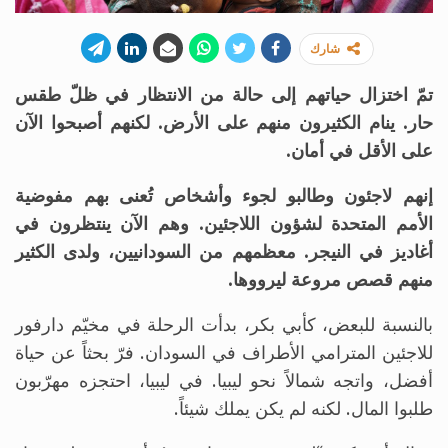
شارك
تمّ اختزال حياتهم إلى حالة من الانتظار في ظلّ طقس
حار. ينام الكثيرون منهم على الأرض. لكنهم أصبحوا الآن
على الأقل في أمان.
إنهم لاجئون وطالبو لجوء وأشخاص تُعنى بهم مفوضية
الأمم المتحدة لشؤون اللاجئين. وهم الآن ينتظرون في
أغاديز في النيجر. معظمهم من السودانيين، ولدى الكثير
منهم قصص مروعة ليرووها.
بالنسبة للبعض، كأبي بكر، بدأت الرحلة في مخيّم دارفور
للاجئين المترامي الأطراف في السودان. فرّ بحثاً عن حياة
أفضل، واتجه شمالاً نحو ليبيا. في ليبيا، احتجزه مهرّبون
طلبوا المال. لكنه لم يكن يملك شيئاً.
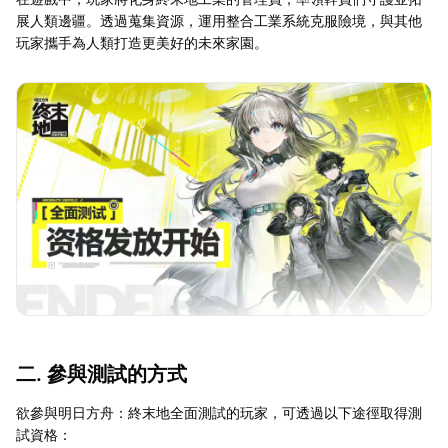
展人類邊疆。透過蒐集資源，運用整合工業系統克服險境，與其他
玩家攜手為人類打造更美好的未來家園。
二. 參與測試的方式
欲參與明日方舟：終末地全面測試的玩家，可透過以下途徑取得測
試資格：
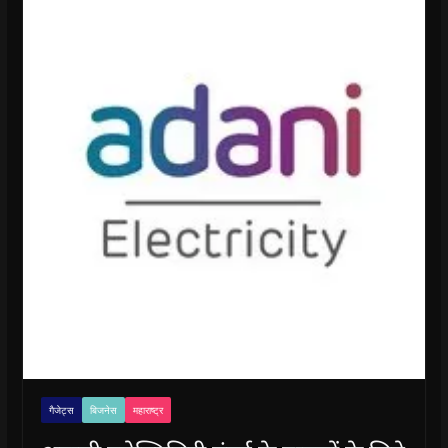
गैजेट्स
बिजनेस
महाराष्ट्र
::::::::::
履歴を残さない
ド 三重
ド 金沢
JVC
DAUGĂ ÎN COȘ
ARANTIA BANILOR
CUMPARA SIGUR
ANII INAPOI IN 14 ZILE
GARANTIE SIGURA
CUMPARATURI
::::::::::
Task | Check each line of the entries for "الآن" and copy those that have it.

Result for this task |
حار. ينام الكثيرون منهم على الأرض. لكنهم أصبحوا الآن
الأمم المتحدة لشؤون اللاجئين. وهم الآن ينتظرون في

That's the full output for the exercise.